Dans sa lettre du 27 septembre 200237, informant Ivaco qu’elle rejetait les renseignements déposés le 24 septembre, la Commission n’a pas indiqué d’autre motif que le fait que le dépôt était intervenu « hors délai ». La seule autre mention de cette question se trouve à la page 3, note 2, de la décision définitive. La Commission y renvoie à l’article 207.68(b) des Règles de la Commission, disposant que les dernières observations des parties « contenant de nouveaux renseignements factuels ne seront pas prises en compte ». 19 C.F.R. § 207.68(b). La Commission renvoie aussi à l’article 19 U.S.C. § 1677m(g), qui, dans la dernière phrase, contient une instruction dans le même sens. À la suite de ce renvoi, la Commission indique simplement que, le 27 septembre 2002, elle a rejeté, au motif du dépôt hors délai, les documents déposés par Ivaco le 24 septembre. On ne peut qu’en déduire que la Commission s’appuyait sur les dispositions législatives auxquelles elle avait renvoyé.

Dans la mesure où les nouveaux renseignements ne faisaient pas partie, de fait, des dernières observations d’Ivaco, mais ont été déposés séparément de ces observations et avant l’expiration du délai fixé pour celles-ci, les dispositions législatives invoquées par la Commission ne peuvent soutenir le rejet des renseignements. Dans leurs mémoires 38 et dans leurs observations orales, toutefois, tant la Commission que la branche de production nationale ont une prétention plus large. Selon leur position, l’économie d’ensemble des Règles établit clairement qu’il n’existe pas de droit de déposer de nouveaux renseignements au-delà du délai établi pour la présentation des mémoires postérieurs à l’audience.

+ + +

* Objectif de l'exercice: Selon l'extrait fourni, pourquoi les dispositions législatives invoquées par la Commission ne peuvent-elles pas justifier le rejet des renseignements d'Ivaco ? Répondez en une à trois phrases.

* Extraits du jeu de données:
+ + +

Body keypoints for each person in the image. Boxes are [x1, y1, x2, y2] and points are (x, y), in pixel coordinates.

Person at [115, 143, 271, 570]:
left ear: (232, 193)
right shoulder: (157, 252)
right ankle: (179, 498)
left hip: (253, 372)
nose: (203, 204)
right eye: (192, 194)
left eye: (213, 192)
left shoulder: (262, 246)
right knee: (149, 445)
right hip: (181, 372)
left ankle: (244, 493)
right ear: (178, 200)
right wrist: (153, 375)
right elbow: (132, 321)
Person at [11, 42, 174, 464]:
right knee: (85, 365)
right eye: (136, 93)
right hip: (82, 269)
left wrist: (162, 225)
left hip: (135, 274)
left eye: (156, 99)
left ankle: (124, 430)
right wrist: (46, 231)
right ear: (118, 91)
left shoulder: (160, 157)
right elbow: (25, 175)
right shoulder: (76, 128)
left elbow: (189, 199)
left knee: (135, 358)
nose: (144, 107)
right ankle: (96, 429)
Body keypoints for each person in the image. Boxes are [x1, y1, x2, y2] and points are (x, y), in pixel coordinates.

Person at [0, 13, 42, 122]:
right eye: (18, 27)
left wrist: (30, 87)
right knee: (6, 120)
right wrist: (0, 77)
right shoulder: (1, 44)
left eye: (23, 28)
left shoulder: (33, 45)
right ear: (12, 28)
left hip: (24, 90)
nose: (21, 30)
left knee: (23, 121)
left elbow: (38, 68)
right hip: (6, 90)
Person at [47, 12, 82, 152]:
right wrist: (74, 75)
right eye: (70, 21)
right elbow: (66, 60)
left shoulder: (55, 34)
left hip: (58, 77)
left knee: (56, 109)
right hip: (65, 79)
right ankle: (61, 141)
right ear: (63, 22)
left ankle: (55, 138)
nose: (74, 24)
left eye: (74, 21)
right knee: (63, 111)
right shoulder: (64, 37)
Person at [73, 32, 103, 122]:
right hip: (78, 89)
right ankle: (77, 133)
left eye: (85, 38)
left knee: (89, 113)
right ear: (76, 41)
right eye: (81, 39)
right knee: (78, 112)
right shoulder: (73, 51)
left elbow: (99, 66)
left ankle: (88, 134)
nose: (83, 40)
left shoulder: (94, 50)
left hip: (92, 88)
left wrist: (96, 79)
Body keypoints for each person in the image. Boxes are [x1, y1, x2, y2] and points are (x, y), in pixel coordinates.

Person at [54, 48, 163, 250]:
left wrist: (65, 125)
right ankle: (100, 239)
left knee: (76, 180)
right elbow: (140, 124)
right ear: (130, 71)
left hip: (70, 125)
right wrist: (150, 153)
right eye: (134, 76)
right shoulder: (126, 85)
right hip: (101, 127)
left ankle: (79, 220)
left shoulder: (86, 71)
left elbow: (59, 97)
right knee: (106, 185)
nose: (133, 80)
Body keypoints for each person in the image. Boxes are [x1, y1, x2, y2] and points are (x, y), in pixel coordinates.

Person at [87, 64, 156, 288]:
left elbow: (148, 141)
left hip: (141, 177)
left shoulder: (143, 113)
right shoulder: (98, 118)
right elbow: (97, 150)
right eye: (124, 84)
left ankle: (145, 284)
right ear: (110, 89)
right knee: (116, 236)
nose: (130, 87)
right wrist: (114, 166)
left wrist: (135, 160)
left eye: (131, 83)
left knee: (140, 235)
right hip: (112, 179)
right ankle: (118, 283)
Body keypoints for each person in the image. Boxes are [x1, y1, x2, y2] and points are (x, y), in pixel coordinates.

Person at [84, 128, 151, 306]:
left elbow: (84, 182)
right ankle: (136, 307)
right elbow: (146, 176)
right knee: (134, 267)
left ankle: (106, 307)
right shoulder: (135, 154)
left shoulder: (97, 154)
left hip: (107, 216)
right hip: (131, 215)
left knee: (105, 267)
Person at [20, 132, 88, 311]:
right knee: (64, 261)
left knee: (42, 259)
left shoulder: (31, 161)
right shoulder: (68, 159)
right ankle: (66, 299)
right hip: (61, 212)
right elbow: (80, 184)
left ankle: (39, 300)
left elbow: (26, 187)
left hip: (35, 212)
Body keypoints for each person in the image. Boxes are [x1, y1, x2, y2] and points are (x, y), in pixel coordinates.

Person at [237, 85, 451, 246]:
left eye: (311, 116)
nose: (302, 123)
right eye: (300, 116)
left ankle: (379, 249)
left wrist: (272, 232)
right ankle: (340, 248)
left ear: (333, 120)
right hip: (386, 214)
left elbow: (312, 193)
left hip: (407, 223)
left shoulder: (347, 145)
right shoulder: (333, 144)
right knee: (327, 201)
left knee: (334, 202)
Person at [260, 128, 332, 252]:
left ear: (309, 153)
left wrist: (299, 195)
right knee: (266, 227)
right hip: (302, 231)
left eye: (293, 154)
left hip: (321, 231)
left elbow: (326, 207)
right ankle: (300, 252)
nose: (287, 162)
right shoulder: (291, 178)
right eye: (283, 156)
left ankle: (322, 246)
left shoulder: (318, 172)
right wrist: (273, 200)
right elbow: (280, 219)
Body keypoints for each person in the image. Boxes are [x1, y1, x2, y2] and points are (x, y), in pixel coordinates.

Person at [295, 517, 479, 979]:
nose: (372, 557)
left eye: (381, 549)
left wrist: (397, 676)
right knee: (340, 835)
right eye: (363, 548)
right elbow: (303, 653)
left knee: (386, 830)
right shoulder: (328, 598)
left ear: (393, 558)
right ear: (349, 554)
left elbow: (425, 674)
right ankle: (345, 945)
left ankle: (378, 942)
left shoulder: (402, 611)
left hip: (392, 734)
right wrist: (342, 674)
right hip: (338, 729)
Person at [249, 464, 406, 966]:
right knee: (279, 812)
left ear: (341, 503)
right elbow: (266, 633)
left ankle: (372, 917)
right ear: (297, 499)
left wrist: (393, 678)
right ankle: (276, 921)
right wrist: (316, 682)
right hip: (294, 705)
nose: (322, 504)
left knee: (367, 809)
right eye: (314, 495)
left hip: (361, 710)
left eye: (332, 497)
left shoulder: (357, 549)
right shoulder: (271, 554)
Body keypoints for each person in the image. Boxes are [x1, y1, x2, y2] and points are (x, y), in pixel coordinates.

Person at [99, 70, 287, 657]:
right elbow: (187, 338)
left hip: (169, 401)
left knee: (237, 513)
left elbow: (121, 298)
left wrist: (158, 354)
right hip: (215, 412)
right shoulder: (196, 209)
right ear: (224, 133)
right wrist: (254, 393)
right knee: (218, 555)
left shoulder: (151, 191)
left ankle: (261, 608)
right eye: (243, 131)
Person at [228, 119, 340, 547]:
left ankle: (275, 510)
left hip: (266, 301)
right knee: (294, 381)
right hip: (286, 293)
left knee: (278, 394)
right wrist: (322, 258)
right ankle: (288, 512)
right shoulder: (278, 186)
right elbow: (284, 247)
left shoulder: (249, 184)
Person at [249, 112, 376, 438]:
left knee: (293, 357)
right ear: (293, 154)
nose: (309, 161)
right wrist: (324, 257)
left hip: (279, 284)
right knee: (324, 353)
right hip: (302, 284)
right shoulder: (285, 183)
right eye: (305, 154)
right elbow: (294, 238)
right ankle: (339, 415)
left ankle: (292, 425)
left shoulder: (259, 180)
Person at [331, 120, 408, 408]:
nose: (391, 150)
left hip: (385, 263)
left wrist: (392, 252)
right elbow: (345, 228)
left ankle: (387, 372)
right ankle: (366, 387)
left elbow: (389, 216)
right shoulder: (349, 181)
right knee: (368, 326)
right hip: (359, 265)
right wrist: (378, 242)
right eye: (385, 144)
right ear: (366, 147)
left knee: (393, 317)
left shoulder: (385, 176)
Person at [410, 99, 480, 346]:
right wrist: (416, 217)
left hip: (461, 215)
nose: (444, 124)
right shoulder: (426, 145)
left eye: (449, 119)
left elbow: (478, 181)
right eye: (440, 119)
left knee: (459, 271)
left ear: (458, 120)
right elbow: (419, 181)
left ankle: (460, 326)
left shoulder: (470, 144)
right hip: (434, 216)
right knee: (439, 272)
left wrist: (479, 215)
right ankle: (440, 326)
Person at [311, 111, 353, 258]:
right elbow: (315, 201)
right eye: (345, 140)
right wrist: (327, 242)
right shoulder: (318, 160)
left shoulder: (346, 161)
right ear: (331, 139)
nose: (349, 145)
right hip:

+ + +

* Réponse ci-dessous: Ces dispositions visent les dernières observations des parties qui contiennent de nouveaux renseignements factuels. Or les nouveaux renseignements d'Ivaco ne faisaient pas partie de ses dernières observations. Ils ont été déposés séparément de celles-ci, avant l'expiration du délai fixé pour les présenter.